The (lack of a) Relationship between Mean, Median, and Skewness
This term I had the pleasure of teaching an introductory statistics course at the University of Waterloo. In preparing to run the course I came to realize (and this is by no means a unique realization) that there is a lot of incorrect (or misleading) information aimed at people learning statistics. One particularly stand-out example is the idea that we can use the mean and median of a sample to infer skewness.
If the mean is less than the median the data exhibit a left (negative) skew. If the mean is greater than the median the data exhibit a right (positive) skew.
Now, all told this is not the worst offense of this kind, but I think it exemplifies a concerning trend. There is an understandable desire for easy to follow rules in statistics. It is my opinion that, generally speaking, such rules do not exist. This same tendency leads to an uncritical acceptance of arbitrary significance levels and inappropriate applications of approximation theorems. So, in the interest of the bigger picture, let’s correct this misconception!
This point has previously been made (von Hippel 2005), but we can compile some explicit examples here.
Positive Skew; Mean < Median
Consider responses to the question ``How many adults (18+) live in this house?’’ for residents across Canada. We can imagine asking 1000 households for this response and it seems plausible that we would have data which look something like:
Based on these data, we can see fairly clearly that the median is going to be 2 and that the data exhibit a positive skewness. The mean, however, is given by 1.79 which evidently violates the supposed rule of thumb.
Negative Skew; Median < Mean
Consider a quiz that is given to students in an introductory statistics class that is marked out of 5. If we assume that 500 students are enrolled in the course, and they all write the quiz, then the following grade distribution seems plausible:
Based on these data, we can see fairly clearly that the median is going to be 4 and that the data exhibit a negative skewness. The mean, however, is given by 4.1 which evidently violates the supposed rule of thumb.

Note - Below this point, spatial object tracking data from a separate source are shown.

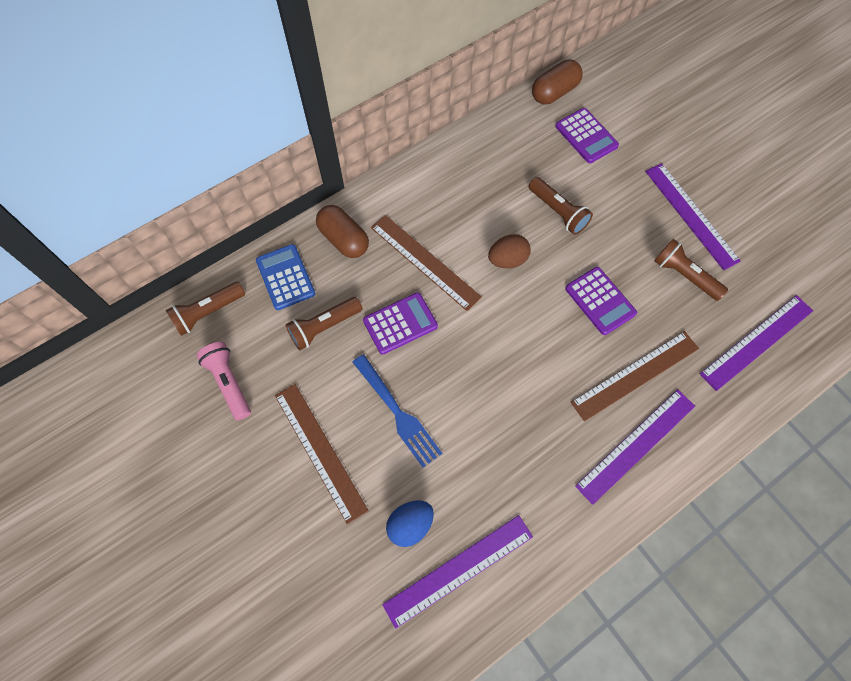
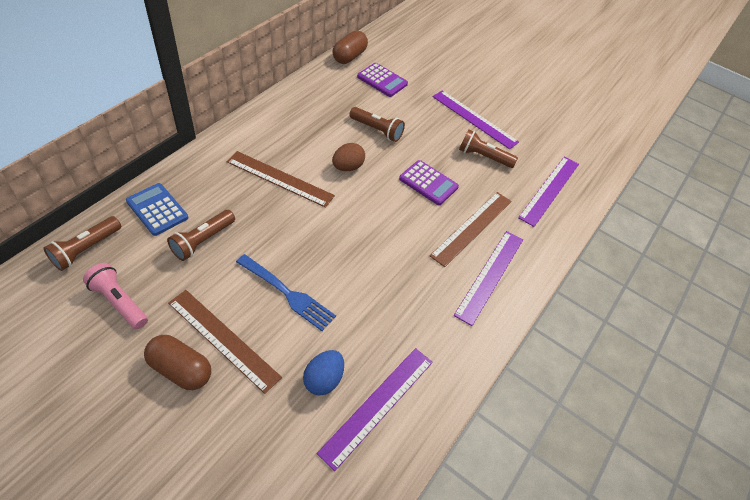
camera: 25 degrees left, 15 degrees down
(344, 239) = (205, 174): brown capsule -> brown capsule (181, 369)
(400, 323) = (271, 226): purple calculator -> none

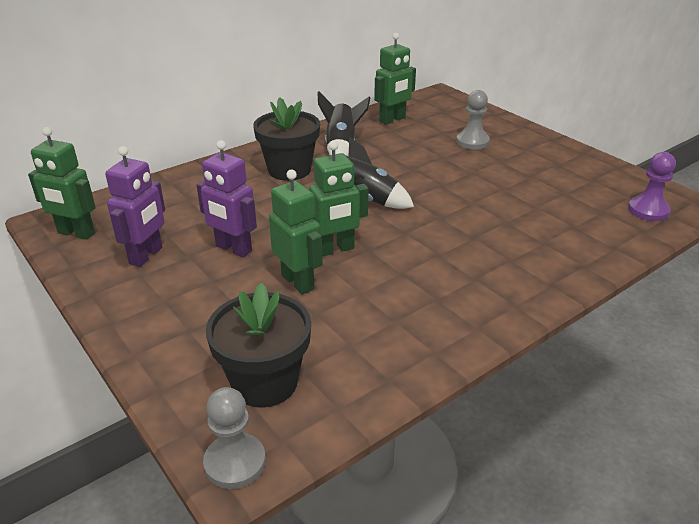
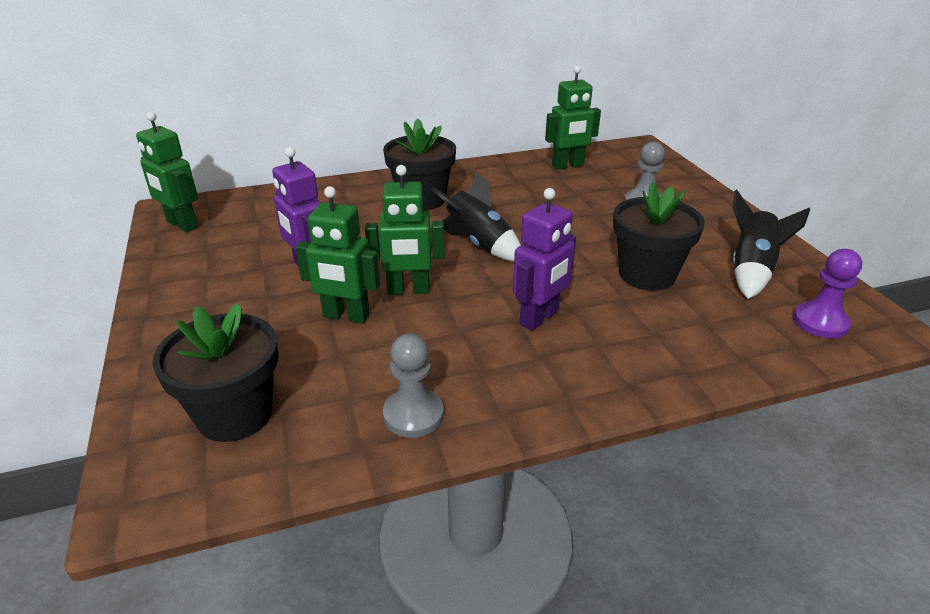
camera: 20 degrees right, 0 degrees up
(146, 256) = (225, 258): purple robot -> purple robot (539, 318)
(235, 462) = (143, 492): grey pawn -> grey pawn (413, 415)
(298, 282) = (346, 316): green robot -> green robot turned 120 degrees clockwise
(341, 147) = (492, 185): black rocket -> black rocket (751, 270)
(511, 199) = (647, 274): none -> black flower pot

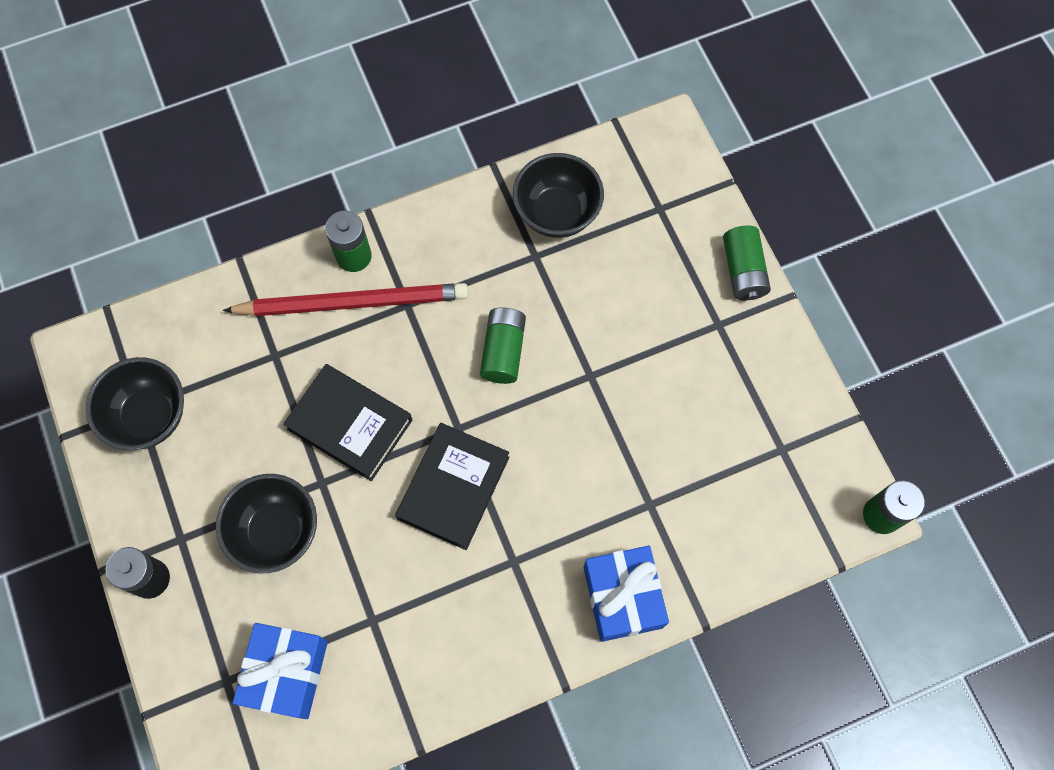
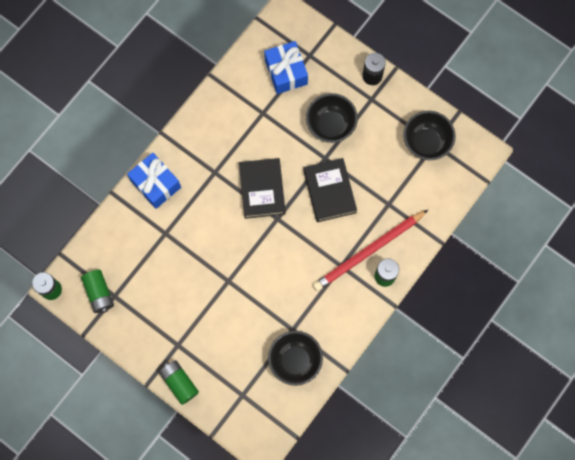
camera: 150 degrees right, 5 degrees up
(350, 424) = (329, 191): black book -> black book turned 75 degrees clockwise
(503, 351) = (278, 269): green battery -> green battery (99, 293)

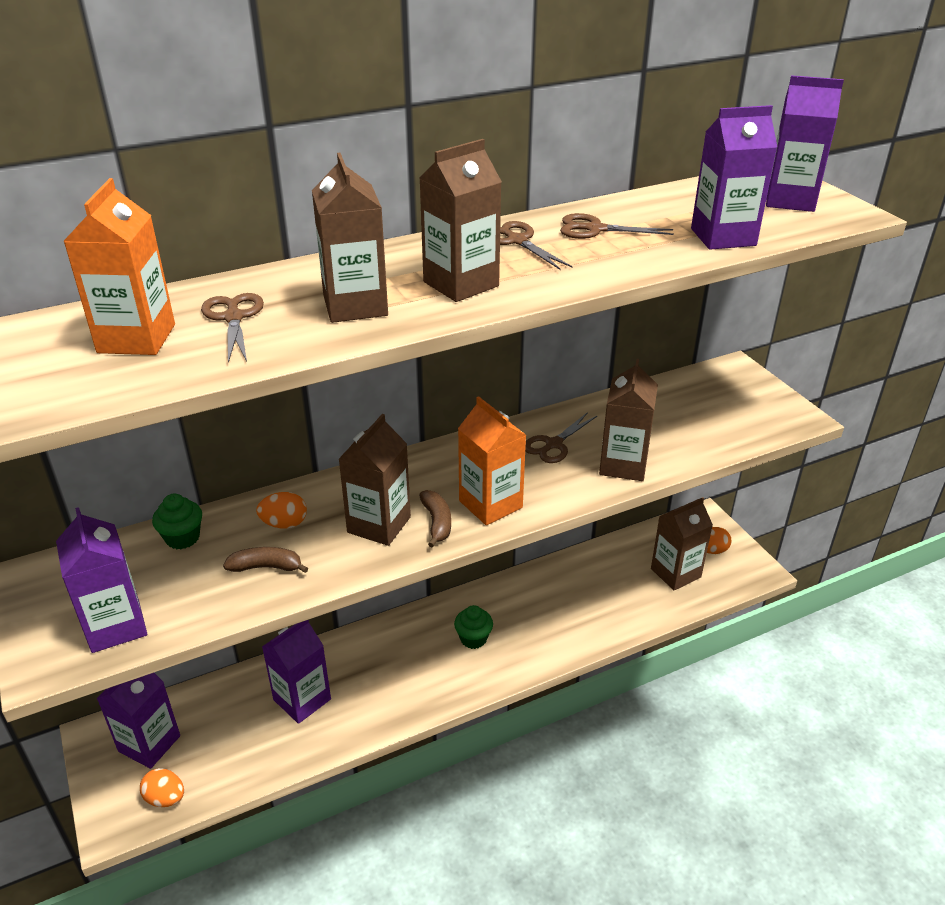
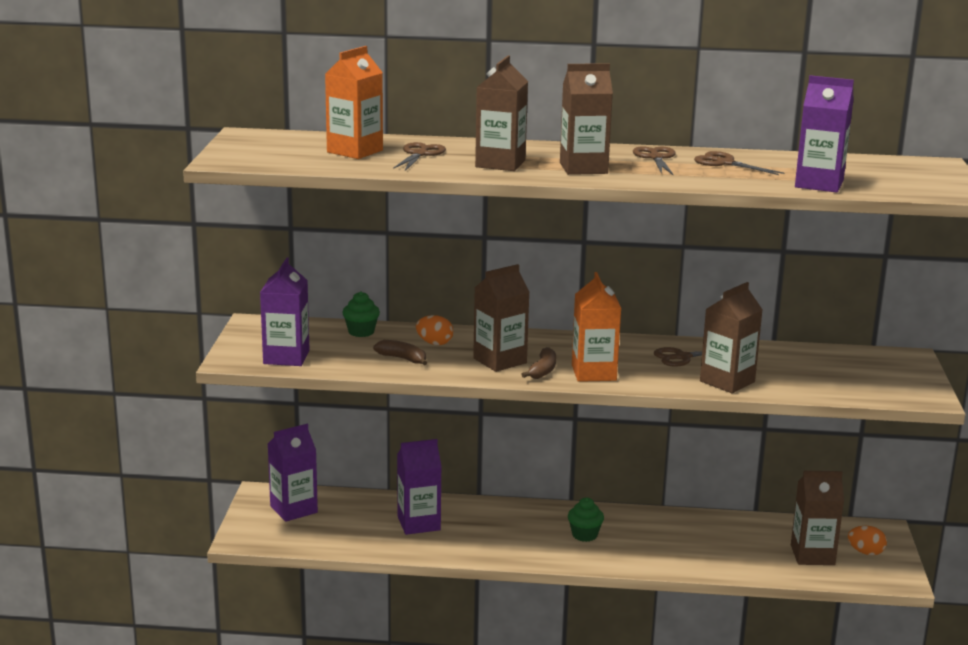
camera: 30 degrees right, 15 degrees down
(165, 798) = (284, 539): orange egg -> none
(790, 200) = (917, 178): purple carton -> none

Positive Skew; Mean = Median
Dropping the pretense of real data we can, as may be obvious now, begin to generate arbitrary examples that violate the remaining configuartions of the rules. The following data are selected so that the skew is positive (0.6491939), while the mean (0) and the median (0) are exactly equal.
Perhaps the interested reader could come up with an example situation for these data.
Negative Skew; Mean = Median
The previous example can of course be mirrored exactly so as to produce a negative sample skewness (-0.6491939), while the mean (1) and the median (1) are exactly equal.
Perhaps the interested reader could come up with an (alternative) example situation for these data.
No Skew; Mean < Median (< Mode)
The remaining scenarios to deconstruct involve distributions which have no skew, but which have a mean and median which are not equal. These are fairly straightforward to construct as well. In this example we can see that the skewness (0) is 0, while the mean (4.5) and the median (5) differ.
No Skew; (Mode <) Median < Mean
Once again, other alternatives are possible, by why reinvent the wheel when we can simply mirror our previous situation? In this example we can see that the skewness (0) is 0, while the mean (5.5) and the median (5) still differ, but differently than last time.
General Lessons and Takeaways
These examples tended to exploit the fact that discrete distributions behave strangely. We could have also used multimodal distributions to a similar effect. While these distributions often feel contrived when compared to our nice, named distributions, I would wager that histograms like those presented are, in fact, more common in an actual data analysis than the nice, smooth, well-behaved densities we like to work with.
The keen reader may wish to pushback and claim that adding in the relationship with the mode will remedy these supposed counter examples – unfortunately, no. For one, especially when working with continuous densities, it becomes trivial to add a unique mode anywhere relative to the mean and median, without substantively changing these values. Second, while the first few examples had their mode coinciding with the median, the last two demonstrate that we can have a strict ordering (Mean < Median < Mode or Mode < Median < Mean) and end up without any skew in our data.
So, are there any rules we can follow? If the distribution is Pearson family, the standard rule does apply (MacGillivray 1981). Beyond that, I think that the common refrain is more helpful as an intuition than it is as a rule, and I think that this is true of many statistical absolutes that are commonly taught.